Bisa Jadi Pintu Masuk Banyak Kepentingan, Badan Pengkajian MPR Tutup Amandemen UUD
Djarot Saiful Hidayat/DOK VOI-Wardhany Tsa Tsia

Bagikan:

JAKARTA - MPR membentuk Panitia Ad Hoc untuk melakukan konvensi ketatanegaraan terkait pembahasan materi Pokok-Pokok Haluan Negara (PPHN) pada periode 2019-2024. Panitia Ad Hoc yang terdiri dari 10 pimpinan MPR dan 45 dari fraksi-fraksi dan kelompok DPD.

Ketua Badan Pengkajian MPR Djarot Saiful Hidayat, mengatakan pihaknya tidak membuka ruang amandemen UUD 1945. Sebab khawatir amandemen menjadi pintu masuk banyak kepentingan.   

Djarot menuturkan, hal itu sekaligus menjadi penegasan bahwa peri pemerintahan saat ini tidak akan mengamandemen UUD. Menurutnya, apabila parlemen melakukan amandemen UUD 1945 dalam situasi politik yang sedang panas, maka ini akan menjadi petaka bagi negara.

"Melihat situasi politik sekarang, makanya kami tidak melakukan amandemen terbatas. Karena kalau amandemen terbatas saat ini, ini kayak membuka kotak pandora berbagai macam kepentingan masuk. Makanya kami tutup. Forbidden untuk amandemen saat ini,” ujar Djarot di gedung DPR/MPR, Jakarta, Senin, 25 Juli.

Karena itu, Djarot melanjutkan, panitia Ad Hoc ini nantinya yang akan memutuskan apakah PPHN dibentuk menjadi undang-undang atau dikonvensi menjadi sistem ketatanegaraan.

"Maka dari itu, bagaimana kalau dikaji dengan sistem konvensi ketatanegaraan? Atau ke UU. Dan nanti biar panitia Ad Hoc yang memutuskan,” katanya.
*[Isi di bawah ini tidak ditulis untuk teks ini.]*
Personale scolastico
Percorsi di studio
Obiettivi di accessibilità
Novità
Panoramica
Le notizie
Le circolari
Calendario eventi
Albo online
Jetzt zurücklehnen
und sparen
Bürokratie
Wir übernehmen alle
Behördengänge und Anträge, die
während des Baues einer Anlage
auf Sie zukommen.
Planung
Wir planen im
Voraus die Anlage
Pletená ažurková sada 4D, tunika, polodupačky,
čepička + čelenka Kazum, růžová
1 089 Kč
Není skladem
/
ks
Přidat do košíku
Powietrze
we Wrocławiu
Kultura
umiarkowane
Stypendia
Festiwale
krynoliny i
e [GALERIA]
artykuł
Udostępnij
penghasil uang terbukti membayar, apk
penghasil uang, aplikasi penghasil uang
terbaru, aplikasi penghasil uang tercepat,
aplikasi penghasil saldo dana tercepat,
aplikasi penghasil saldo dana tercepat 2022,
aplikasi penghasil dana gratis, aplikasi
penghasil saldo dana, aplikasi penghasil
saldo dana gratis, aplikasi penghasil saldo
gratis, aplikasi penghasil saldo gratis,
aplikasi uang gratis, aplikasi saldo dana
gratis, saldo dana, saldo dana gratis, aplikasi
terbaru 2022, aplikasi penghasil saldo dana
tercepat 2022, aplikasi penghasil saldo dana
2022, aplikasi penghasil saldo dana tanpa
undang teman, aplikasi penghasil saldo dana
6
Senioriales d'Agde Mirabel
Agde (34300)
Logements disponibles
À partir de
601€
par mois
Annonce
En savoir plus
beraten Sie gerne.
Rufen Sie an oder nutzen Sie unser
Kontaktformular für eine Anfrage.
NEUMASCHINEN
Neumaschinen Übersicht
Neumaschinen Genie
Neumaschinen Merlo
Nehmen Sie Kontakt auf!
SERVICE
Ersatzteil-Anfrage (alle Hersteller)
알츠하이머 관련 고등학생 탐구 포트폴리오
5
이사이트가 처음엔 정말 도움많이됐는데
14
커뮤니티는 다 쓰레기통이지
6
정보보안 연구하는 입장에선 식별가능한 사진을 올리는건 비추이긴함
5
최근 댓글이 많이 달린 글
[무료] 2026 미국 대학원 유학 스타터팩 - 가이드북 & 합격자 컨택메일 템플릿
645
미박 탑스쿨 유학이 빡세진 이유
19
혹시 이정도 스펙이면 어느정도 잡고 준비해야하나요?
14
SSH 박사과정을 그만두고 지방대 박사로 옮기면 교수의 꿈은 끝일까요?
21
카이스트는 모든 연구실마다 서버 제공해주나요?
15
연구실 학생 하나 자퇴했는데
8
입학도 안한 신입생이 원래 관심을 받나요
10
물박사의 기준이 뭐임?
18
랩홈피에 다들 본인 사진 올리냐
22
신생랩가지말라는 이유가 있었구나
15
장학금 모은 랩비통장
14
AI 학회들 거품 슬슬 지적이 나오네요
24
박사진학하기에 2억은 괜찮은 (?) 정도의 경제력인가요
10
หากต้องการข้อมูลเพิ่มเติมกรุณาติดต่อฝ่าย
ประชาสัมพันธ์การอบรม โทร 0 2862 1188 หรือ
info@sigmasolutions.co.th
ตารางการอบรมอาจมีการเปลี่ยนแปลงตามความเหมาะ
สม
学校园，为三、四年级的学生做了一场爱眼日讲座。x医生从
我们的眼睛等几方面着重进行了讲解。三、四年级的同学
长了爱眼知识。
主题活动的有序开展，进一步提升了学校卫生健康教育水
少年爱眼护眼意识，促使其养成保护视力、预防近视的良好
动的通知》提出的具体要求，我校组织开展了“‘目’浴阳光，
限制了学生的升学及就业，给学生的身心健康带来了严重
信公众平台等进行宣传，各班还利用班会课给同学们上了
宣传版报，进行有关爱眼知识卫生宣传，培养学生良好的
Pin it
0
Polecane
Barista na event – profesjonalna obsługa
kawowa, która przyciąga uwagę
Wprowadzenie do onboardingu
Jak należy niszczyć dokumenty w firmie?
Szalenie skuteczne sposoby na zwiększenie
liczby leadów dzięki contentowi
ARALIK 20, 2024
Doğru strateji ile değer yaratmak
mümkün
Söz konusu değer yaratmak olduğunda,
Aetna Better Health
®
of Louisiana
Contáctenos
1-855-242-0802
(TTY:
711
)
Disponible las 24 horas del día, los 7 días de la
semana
"Kecenderungannya nanti dibahas secara mendalam di panitia Ad Hoc Jadi badan pengkajian tidak mempunyai kewenangan untuk menentukan a, b, c. No. Kami cuma memberikan hasil kajian. Kami bukan memutuskan,” tambah politikus PDIP itu.
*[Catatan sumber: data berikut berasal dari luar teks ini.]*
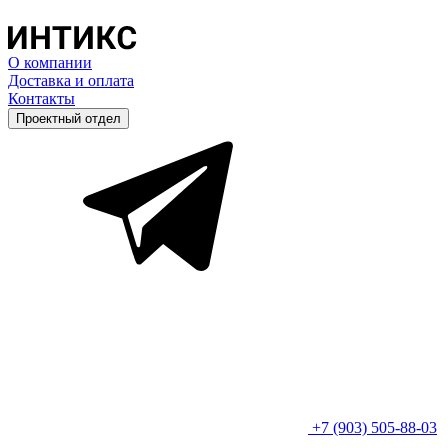
О компании
Доставка и оплата
Контакты
Проектный отдел
+7 (903) 505-88-03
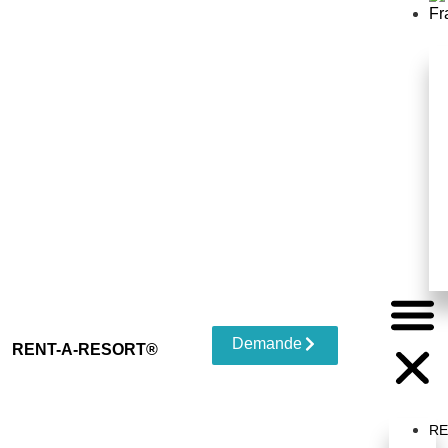
Demande
RENT-A-RESORT®
R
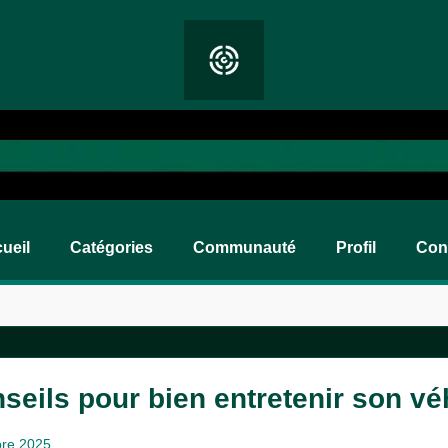
ueil
Catégories
Communauté
Profil
Con
seils pour bien entretenir son vé
bre 2025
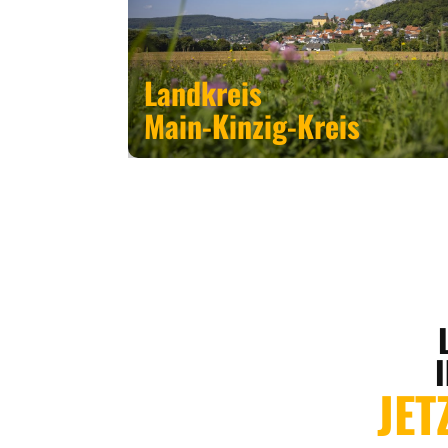
Landkreis
Main-Kinzig-Kreis
JET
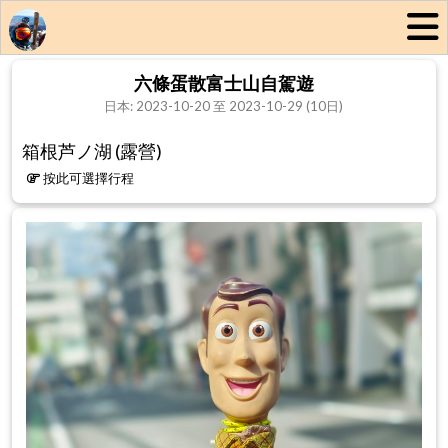
六條蛋散富士山自駕遊
日本: 2023-10-20 至 2023-10-29 (10日)
箱根芦ノ湖 (露營)
按此可選擇行程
Djarot mengatakan, nantiny pengkajian memberikan bahan terobosan kepada tim panitia Ad Hoc untuk diputuskan akan dijadikan undang-undang atau konvensi ketatanegaraan.
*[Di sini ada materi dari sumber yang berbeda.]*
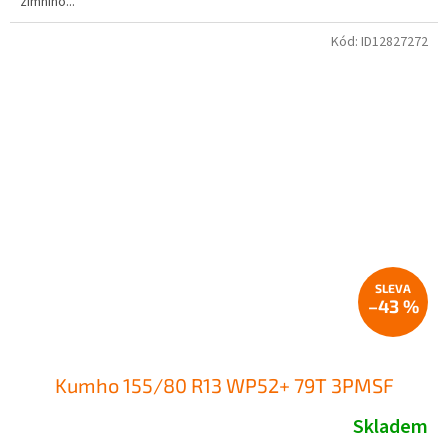
zimního...
Kód:
ID12827272
–43 %
Kumho 155/80 R13 WP52+ 79T 3PMSF
Skladem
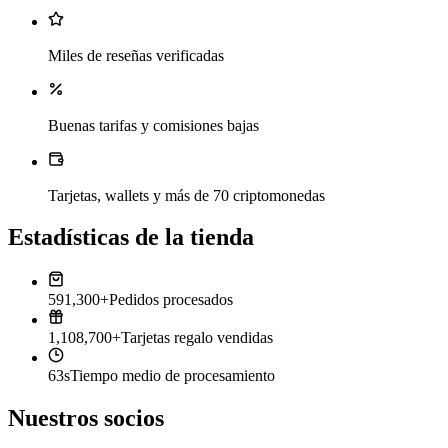
Miles de reseñas verificadas
Buenas tarifas y comisiones bajas
Tarjetas, wallets y más de 70 criptomonedas
Estadísticas de la tienda
591,300+
Pedidos procesados
1,108,700+
Tarjetas regalo vendidas
63s
Tiempo medio de procesamiento
Nuestros socios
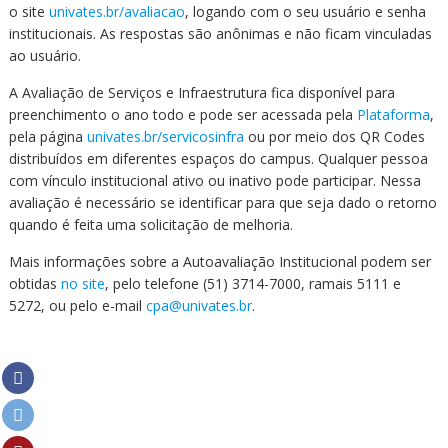
o site
univates.br/avaliacao
, logando com o seu usuário e senha
institucionais. As respostas são anônimas e não ficam vinculadas
ao usuário.
A Avaliação de Serviços e Infraestrutura fica disponível para
preenchimento o ano todo e pode ser acessada pela
Plataforma
,
pela página
univates.br/servicosinfra
ou por meio dos QR Codes
distribuídos em diferentes espaços do campus. Qualquer pessoa
com vínculo institucional ativo ou inativo pode participar. Nessa
avaliação é necessário se identificar para que seja dado o retorno
quando é feita uma solicitação de melhoria.
Mais informações sobre a Autoavaliação Institucional podem ser
obtidas
no site
, pelo telefone (51) 3714-7000, ramais 5111 e
5272, ou pelo e-mail
cpa@univates.br
.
"Nanti yang memutuskan adalah panitia Ad Hoc di dalam rapat paripurna MPR,” katanya  

Sebelumnya, Ketua MPR Bambang Soesatyo mengatakan konvensi ketatanegaraan merupakan terobosan dari Badan Pengkajian MPR dalam menghadirkan PPHN seiring amandemen UUD 1945. 

Dia juga mengatakan usulan Badan Pengkajian MPR terkait konvensi ketatanegaraan itu berlandaskan pada argumentasi atau dasar hukum Pasal 100 ayat 2 Peraturan MPR RI Nomor 1 Tahun 2019 tentang Tata Tertib MPR RI.

"Yang menarik adalah, Badan Pengkajian menemukan suatu terobosan baru untuk menghindari adanya amendemen, karena situasi politik hari ini tidak memungkinkan kita melakukan perubahan atau amendemen atas UUD. Maka terobosan itu adalah dengan berpijak pada argumentasi atau dasar hukum Pasal 100 di tatib ayat 2 khususnya bahwa ketetapan MPR dapat dilakukan melalui konvensi ketatanegaraan yang bisa mengikat ke dalam maupun ke luar," jelas mantan Ketua DPR itu. 

"Inilah yang tadi laporan dari pada Badan Pengkajian diterima secara bulat oleh rapat gabungan, yang selanjutnya adalah pembentukan panitia Ad Hoc," lanjut Bamsoet.